James Wilson informed the world beneath the ice cap was a quiet world, deprived of the main source of sound waves in the open sea – passing ships. However, as Lee Dye understood, "It has its own symphony, of sorts, created by the powerful forces that shape that hostile region. That is especially true in the winter when storms grind continent-sized chunks of ice against each other, forming pressure ridges that could be insurmountable to anyone on foot. 

"The formation of a pressure ridge is accompanied by 'an almost rhythmic rumbling which has certain characteristics that we can detect' with sound sensors, easily distinguishing those phenomenas from the sounds made by a submarine." James Wilson also made the point, "The underwater sounds are replete with all sorts of biological life." 

"For some 20 million years," 'The New York Times' reported, "a region of the world comparable in size to Europe has remained hidden under Antarctic ice. Now (in 1978), systematic surveying with airborne radar is bringing to light its entombed mountains, ice-buried lakes – some more than 100 miles long – and deep troughs testifying to past upheavals in the Earth's history. 

"Radar probing has shown that the Antarctic ice in places is more than 15,000 feet thick, but, here and there beneath it, are tablelands and great sedimentary basins similar to those of Australia and Africa.
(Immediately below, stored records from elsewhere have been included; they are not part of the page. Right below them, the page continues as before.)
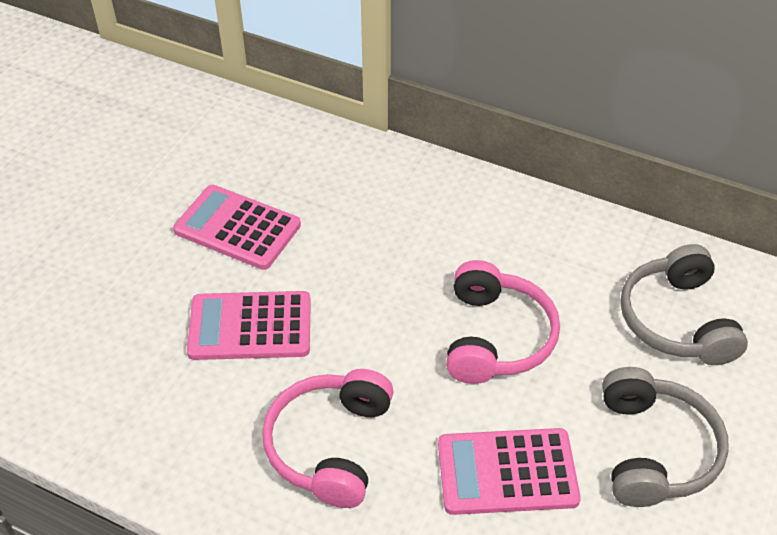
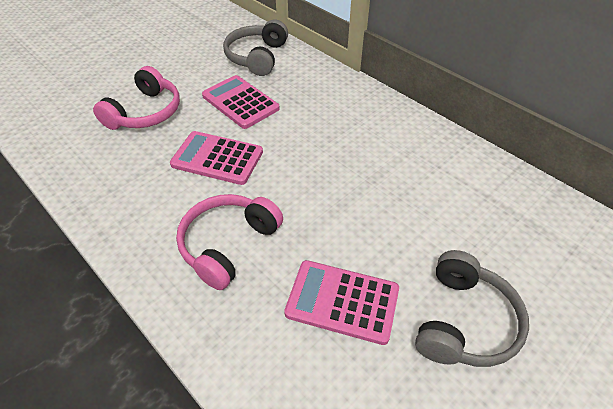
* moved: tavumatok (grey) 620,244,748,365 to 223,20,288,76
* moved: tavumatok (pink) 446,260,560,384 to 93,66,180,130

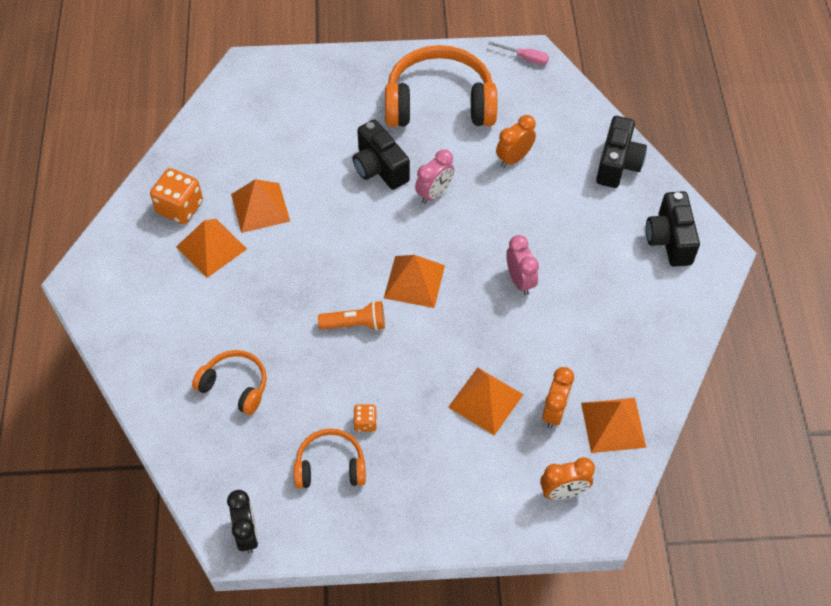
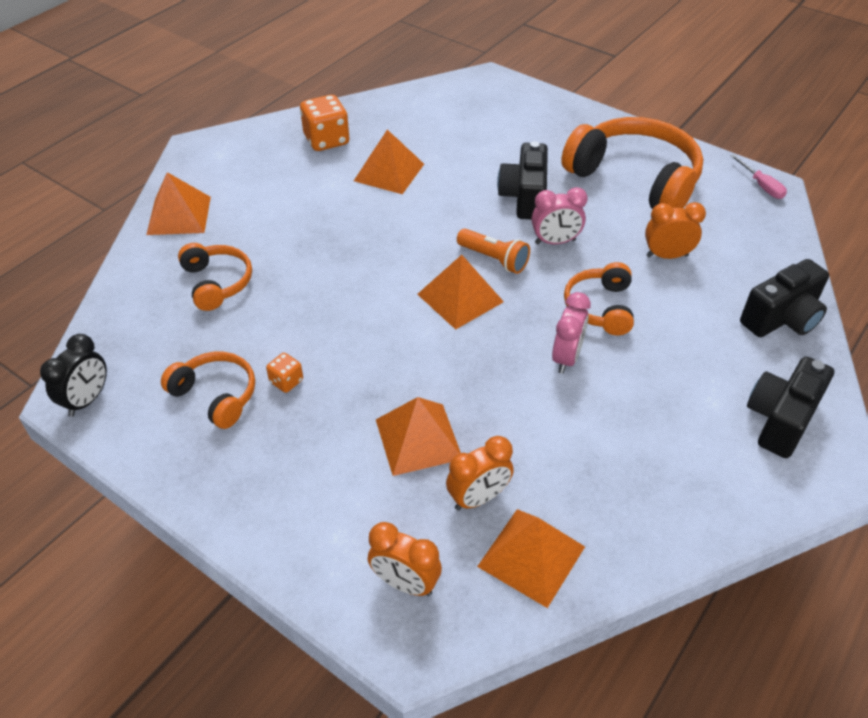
* moved: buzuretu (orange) 176,219,247,278 to 146,172,211,235
* moved: zetologix (orange) 318,301,385,331 to 457,229,530,274
* added: tavumatok (orange) 564,262,634,335

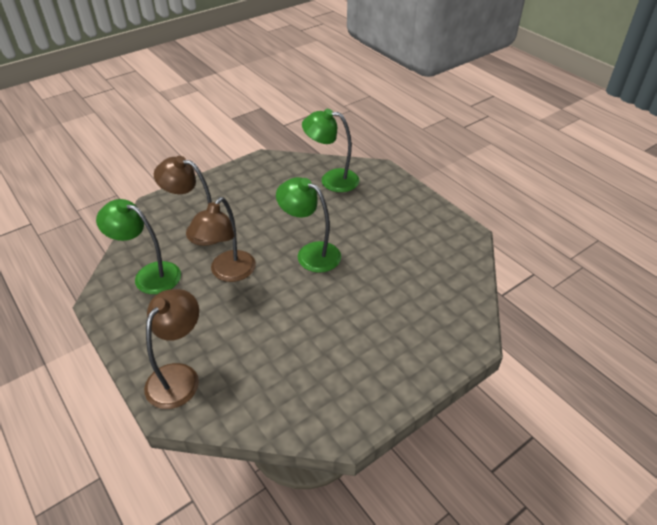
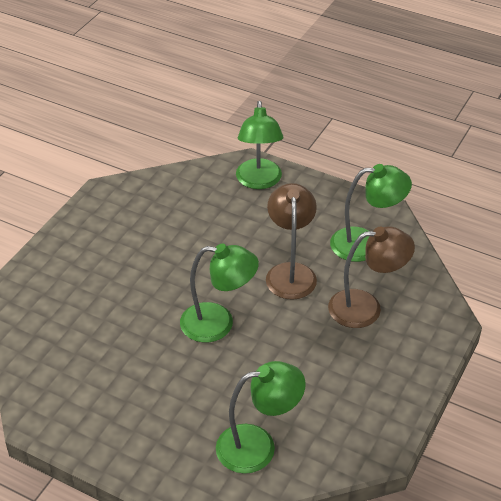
* recoloured: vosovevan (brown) 144,289,199,409 to vosovevan (green) 236,101,283,189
The three continents were a single land mass 60-million years ago. Although the covering ice sheet is relatively smooth, the landscape that has been revealed beneath it is, in some regions, extremely rugged. 

"Along the 135th meridian, close to the western boundary of France's territorial claim, Adélie Land, a north-south escarpment has been discovered that is more than 8,200 feet high in some places and 160 miles long. East of it lie a trough with an ice-laden floor several thousand feet below sea level." The primary goal of ice sheet probing in West Antarctica was said to assist in assessing the possibility of a rapid slippage of a large section of ice into the sea that would raise global sea levels. West Antarctica was the region south of the American, and its cover of ice was regarded by some glaciologists as unstable. 

'The New York Times' also mentioned, "In East Antarctica, the vast continental block south of Australia and Africa, more than a million square miles of ice-buried terrain have already been mapped on a series of flight lines 30 to 60 miles apart. These have charted a series of mountains completely buried beneath the ice in the vicinity of the Soviet inland base, Vostok. They are known as the Gamburtsev Mountains."